En soi, le verbe est donc à la fois la substance et la structure de l'univers. C'est pourquoi, analogiquement,
il était au commencement. Mais ces rapports constituant le inonde (voir l'article Analogie) ont été vécus par l'homme (et par les animaux et par les choses) bien avant que nous le conceptualisions. Aussi peut-on dire que les ténèbres de l'inconscient ont reçu sa lumière sans l'identifier. Le verbe a été créé le jour où Dieu a malicieusement mis l'arbre de la science à la portée de l'homme. Hélas ; avec notre cerveau à casiers et notre dialectique, le verbe est longtemps resté lettre morte. Il fallait que l'homme en vînt à assumer le verbe, qu'il l'absorbât sans analyse et qu'il fît partie de lui-même.

Autrement dit, il fallait que le verbe s'incarnât. Hélas ! Il ne suffit pas de digérer le verbe une fois pour participer définitivement : il faut nous en nourrir — ce que représente la communion chrétienne catholique. A cette condition, nous pouvons retrouver par participation cet univers fait de rapports harmoniques dont le verbe est à la fois la substance et la structure. Et parce que la substance de l'univers est partout, elle coïncide avec Dieu. Le verbe est donc Dieu.

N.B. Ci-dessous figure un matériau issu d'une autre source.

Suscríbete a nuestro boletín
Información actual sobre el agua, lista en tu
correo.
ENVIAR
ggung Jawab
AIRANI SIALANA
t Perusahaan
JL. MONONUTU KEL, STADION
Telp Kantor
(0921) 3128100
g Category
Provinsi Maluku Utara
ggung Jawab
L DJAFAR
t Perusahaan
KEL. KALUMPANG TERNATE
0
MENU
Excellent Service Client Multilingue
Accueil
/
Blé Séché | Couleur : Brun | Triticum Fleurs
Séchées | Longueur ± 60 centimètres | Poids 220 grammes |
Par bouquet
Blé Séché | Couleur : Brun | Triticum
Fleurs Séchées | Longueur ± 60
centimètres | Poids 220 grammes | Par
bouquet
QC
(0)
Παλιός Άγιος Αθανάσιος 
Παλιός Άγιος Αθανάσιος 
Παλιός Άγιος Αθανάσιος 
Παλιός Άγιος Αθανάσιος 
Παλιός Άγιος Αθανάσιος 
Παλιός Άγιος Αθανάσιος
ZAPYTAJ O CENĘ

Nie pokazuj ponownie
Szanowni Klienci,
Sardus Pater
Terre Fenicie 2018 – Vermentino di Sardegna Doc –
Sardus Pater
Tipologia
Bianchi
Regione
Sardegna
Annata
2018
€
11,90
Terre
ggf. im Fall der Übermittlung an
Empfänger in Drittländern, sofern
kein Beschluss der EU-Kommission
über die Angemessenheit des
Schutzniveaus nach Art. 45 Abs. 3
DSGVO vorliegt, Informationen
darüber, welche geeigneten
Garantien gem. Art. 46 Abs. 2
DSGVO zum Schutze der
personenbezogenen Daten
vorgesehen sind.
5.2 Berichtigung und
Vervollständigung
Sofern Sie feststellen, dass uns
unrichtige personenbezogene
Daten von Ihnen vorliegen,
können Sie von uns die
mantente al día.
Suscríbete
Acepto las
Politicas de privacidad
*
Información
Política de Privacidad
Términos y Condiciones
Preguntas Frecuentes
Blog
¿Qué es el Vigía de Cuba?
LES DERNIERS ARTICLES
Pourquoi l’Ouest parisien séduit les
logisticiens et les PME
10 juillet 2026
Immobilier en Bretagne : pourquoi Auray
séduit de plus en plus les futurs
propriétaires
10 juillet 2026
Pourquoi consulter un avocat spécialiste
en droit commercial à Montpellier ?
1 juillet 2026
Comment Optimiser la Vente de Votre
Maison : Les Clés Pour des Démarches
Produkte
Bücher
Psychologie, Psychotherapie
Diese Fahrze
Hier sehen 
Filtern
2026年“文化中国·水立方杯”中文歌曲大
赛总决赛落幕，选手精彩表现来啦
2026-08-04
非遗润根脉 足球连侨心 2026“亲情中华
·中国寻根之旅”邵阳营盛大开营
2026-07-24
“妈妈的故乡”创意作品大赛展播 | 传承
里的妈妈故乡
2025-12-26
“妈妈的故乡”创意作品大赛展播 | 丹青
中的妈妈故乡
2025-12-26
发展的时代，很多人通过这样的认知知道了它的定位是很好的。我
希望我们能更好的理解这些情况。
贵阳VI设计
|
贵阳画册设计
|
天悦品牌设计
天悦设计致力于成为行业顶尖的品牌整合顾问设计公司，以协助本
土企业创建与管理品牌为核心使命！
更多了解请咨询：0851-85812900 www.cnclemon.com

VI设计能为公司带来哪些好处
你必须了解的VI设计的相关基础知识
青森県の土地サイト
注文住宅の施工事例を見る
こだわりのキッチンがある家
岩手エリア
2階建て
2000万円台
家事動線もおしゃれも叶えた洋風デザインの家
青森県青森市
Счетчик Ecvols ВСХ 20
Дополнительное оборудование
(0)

Certains traducteurs de la Bible préfèrent au mot verbe le mot Parole (Notamment Luther.). L'idée est la même mais, sous cette forme, elle exprime mieux la vertu orale du mot — pour ce que le mot non-écrit ignore « la lettre » et la mort par la lettre. Le mot prononcé, transmis oralement, garde sa vie — et Plotin a formulé à cet égard des choses définitives. Dans certaines régions de Bretagne, au lieu de dire qu'on a baptisé un enfant, on dit qu'on l'a « nommé ».

Tout cet état de choses, qui n'aurait pas d'intérêt en soi, nous explique l'attitude des Anciens devant le mot prononcé (car les Égyptiens ne sont pas les seuls à croire à la vertu du mot et du nom. La magie l'utilise encore de nos jours). Les mots exprimant des choses, c'est-à-dire des rapports définissant les choses, étaient venus oralement du fin fond de l'histoire, puis leur origine se perdait dans la nuit des temps.

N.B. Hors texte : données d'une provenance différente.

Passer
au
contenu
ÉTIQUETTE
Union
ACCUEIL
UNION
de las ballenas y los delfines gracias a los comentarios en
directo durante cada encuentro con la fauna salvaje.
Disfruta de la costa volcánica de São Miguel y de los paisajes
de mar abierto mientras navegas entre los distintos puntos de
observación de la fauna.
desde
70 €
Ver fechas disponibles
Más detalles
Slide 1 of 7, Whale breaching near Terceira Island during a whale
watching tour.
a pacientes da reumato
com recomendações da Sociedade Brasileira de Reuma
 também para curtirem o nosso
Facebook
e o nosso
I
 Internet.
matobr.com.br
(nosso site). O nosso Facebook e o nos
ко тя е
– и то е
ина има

N'était-il pas valable de présumer qu'en remontant cette filière jusqu'à sa source, on trouverait l'essence des choses, les grandes forces elles-mêmes dont la parole est l'écho lointain ? Et l'idée d'utiliser un son semblable, exactement semblable à l'écho pour réveiller par résonance ces forces elles-mêmes, n'est-elle pas toute naturelle ? (Voir aussi au mot Logos.)